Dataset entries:
============================================================
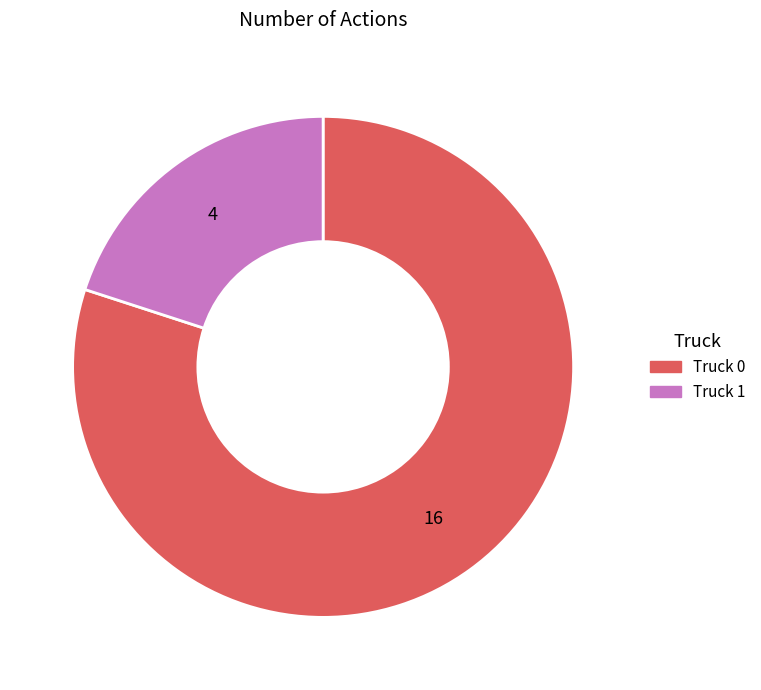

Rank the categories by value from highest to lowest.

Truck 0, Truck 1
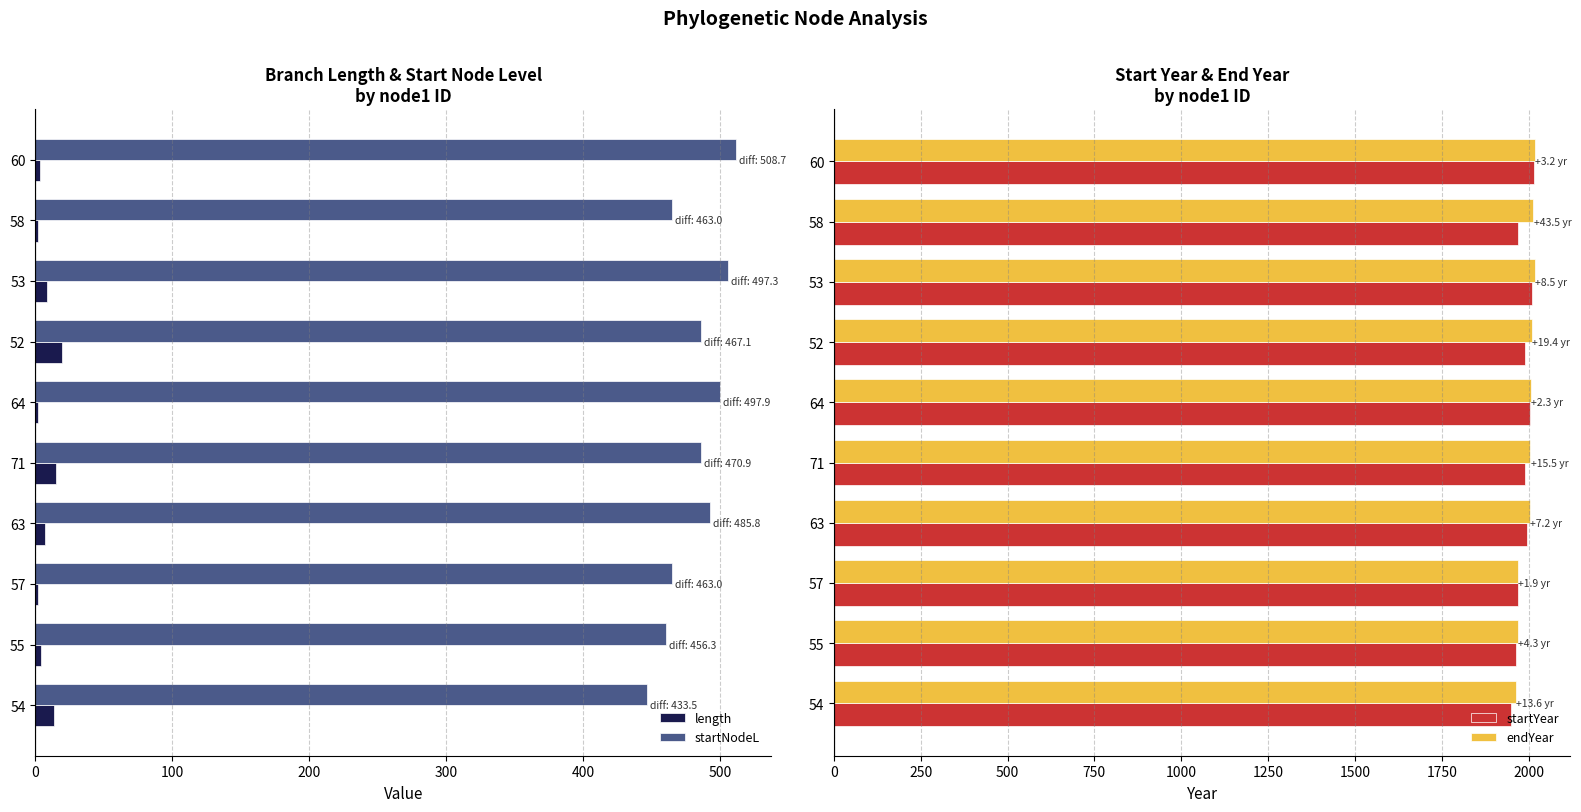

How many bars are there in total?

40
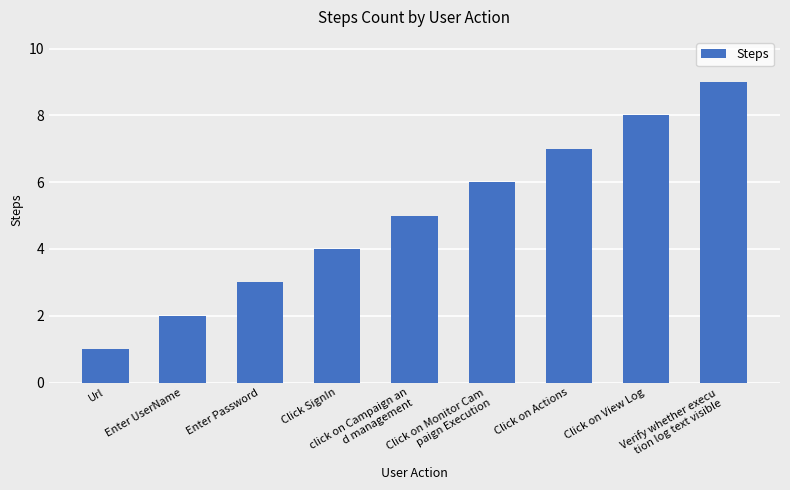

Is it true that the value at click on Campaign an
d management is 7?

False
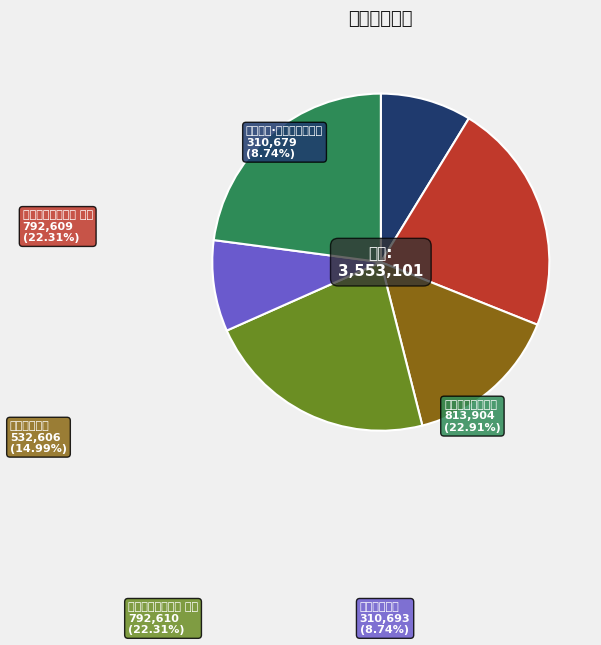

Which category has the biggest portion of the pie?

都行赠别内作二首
============================================================
> **Exercise instructions**
Please rewrite the items above, switching every "value" to "amount" and leaving everything else unchanged. Omit the pictures from your version.

> **Finished exercise**
Rank the categories by amount from highest to lowest.

Truck 0, Truck 1

How many bars are there in total?

40

Is it true that the amount at click on Campaign an
d management is 7?

False

Which category has the biggest portion of the pie?

都行赠别内作二首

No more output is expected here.